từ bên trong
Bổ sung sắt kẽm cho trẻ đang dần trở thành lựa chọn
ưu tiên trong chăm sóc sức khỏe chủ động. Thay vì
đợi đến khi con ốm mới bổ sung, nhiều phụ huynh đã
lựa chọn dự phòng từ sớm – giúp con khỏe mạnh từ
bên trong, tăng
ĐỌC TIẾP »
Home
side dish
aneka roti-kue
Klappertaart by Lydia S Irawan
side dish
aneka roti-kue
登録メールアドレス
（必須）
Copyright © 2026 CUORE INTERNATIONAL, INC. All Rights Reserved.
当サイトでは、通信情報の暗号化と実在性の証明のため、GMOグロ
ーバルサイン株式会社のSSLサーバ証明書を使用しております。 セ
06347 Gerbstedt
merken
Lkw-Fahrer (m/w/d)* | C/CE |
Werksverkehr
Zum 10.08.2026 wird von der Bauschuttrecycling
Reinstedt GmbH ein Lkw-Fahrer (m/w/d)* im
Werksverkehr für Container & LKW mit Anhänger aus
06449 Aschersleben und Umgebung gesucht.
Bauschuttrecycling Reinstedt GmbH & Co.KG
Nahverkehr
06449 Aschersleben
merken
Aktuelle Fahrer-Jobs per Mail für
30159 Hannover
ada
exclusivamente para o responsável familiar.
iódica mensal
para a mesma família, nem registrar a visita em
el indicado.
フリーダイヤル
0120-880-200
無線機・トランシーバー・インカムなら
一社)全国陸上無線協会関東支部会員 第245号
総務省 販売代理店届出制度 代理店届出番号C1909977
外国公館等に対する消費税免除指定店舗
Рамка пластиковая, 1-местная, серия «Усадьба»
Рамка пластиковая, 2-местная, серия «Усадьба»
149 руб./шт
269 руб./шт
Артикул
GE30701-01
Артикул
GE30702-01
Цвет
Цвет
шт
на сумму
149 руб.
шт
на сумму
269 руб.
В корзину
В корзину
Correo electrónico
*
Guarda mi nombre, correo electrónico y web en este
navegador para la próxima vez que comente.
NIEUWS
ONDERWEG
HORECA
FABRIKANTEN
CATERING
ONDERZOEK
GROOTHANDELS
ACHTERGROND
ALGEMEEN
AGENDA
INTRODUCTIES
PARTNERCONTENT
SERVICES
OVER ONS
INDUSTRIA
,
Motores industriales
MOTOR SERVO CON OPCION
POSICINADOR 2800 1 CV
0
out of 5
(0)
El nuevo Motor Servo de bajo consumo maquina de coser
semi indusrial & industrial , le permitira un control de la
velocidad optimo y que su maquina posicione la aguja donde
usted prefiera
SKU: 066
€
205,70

...

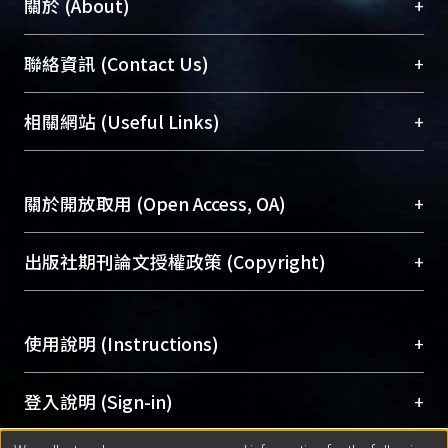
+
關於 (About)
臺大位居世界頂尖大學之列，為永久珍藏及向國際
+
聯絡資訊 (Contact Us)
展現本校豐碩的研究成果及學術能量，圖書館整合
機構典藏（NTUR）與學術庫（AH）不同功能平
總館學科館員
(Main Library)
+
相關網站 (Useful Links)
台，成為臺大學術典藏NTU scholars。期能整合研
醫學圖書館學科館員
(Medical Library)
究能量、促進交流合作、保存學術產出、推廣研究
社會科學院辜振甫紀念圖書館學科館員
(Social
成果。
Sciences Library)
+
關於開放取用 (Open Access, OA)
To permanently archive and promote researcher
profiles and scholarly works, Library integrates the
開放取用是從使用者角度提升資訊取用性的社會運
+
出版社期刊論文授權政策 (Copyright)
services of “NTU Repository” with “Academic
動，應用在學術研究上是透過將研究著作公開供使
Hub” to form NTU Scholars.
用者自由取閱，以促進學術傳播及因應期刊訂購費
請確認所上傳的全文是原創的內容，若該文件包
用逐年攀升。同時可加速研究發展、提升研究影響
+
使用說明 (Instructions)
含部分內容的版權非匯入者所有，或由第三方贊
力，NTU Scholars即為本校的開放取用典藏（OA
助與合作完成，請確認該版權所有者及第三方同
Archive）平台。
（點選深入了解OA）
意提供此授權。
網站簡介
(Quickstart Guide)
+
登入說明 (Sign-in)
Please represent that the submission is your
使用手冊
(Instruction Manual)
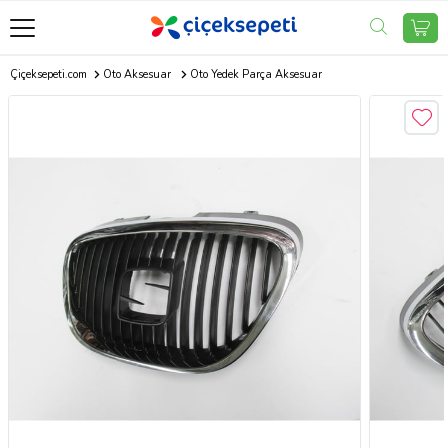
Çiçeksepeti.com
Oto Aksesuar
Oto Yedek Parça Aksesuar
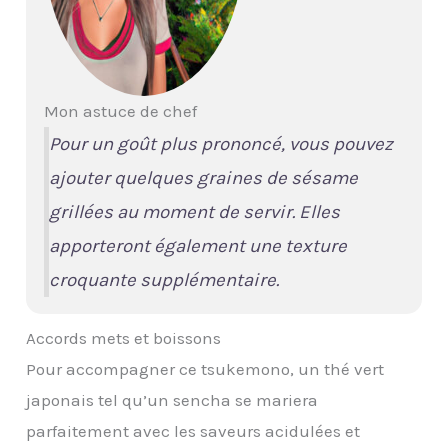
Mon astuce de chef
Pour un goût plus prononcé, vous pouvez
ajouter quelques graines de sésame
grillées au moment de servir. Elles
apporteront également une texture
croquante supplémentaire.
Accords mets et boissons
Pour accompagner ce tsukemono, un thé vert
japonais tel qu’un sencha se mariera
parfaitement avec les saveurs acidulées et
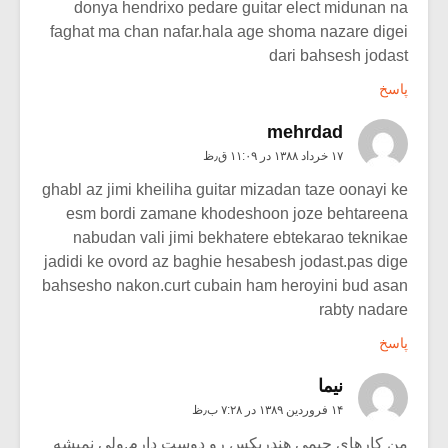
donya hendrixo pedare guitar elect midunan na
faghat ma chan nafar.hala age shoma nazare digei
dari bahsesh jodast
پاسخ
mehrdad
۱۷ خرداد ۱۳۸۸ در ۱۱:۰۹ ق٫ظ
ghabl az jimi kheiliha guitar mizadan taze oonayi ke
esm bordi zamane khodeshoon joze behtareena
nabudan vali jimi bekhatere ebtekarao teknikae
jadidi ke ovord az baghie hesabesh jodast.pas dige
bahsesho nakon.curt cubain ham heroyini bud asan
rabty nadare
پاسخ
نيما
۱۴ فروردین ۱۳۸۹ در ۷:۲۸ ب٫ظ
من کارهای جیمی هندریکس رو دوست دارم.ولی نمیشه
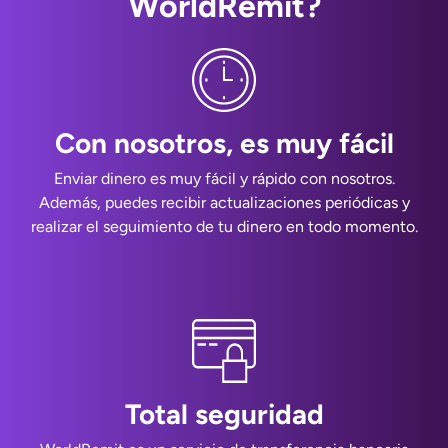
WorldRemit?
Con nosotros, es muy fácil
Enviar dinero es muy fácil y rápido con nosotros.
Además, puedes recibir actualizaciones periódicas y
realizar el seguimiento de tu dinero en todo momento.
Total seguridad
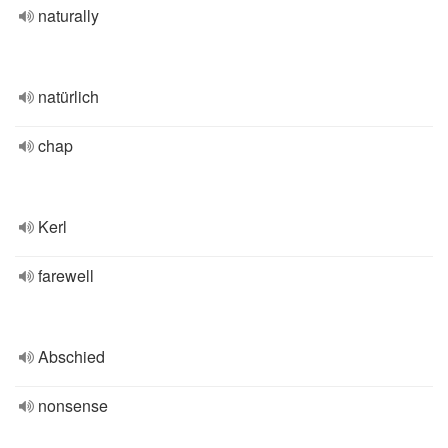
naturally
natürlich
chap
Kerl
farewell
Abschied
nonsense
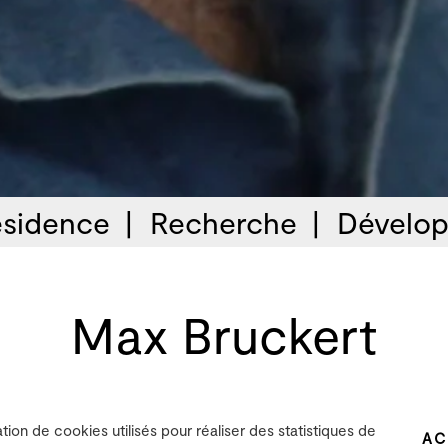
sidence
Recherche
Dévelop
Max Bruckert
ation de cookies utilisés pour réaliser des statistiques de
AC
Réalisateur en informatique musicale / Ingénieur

==

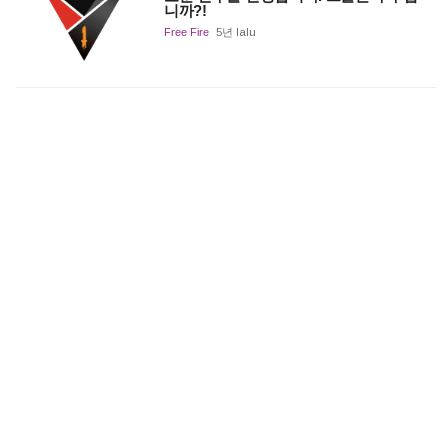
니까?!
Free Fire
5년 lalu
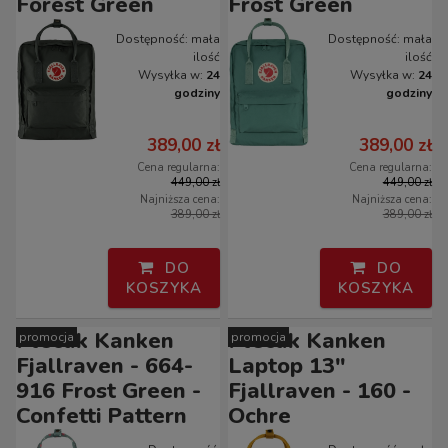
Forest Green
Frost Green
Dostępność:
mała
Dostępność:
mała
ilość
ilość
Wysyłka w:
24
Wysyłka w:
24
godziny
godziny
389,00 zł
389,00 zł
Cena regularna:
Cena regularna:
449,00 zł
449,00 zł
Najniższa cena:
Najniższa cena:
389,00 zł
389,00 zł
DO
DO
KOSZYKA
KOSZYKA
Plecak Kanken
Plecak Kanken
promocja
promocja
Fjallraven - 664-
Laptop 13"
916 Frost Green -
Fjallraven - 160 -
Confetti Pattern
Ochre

-- Task objective --
Reproduce word for word the material above, starting with the line that has "từ bên trong" and stopping after the line that has "当サイトでは、通信情報の暗号化と実在性の証明のため、GMOグロ".

-- Exercise response --
từ bên trong
Bổ sung sắt kẽm cho trẻ đang dần trở thành lựa chọn
ưu tiên trong chăm sóc sức khỏe chủ động. Thay vì
đợi đến khi con ốm mới bổ sung, nhiều phụ huynh đã
lựa chọn dự phòng từ sớm – giúp con khỏe mạnh từ
bên trong, tăng
ĐỌC TIẾP »
Home
side dish
aneka roti-kue
Klappertaart by Lydia S Irawan
side dish
aneka roti-kue
登録メールアドレス
（必須）
Copyright © 2026 CUORE INTERNATIONAL, INC. All Rights Reserved.
当サイトでは、通信情報の暗号化と実在性の証明のため、GMOグロ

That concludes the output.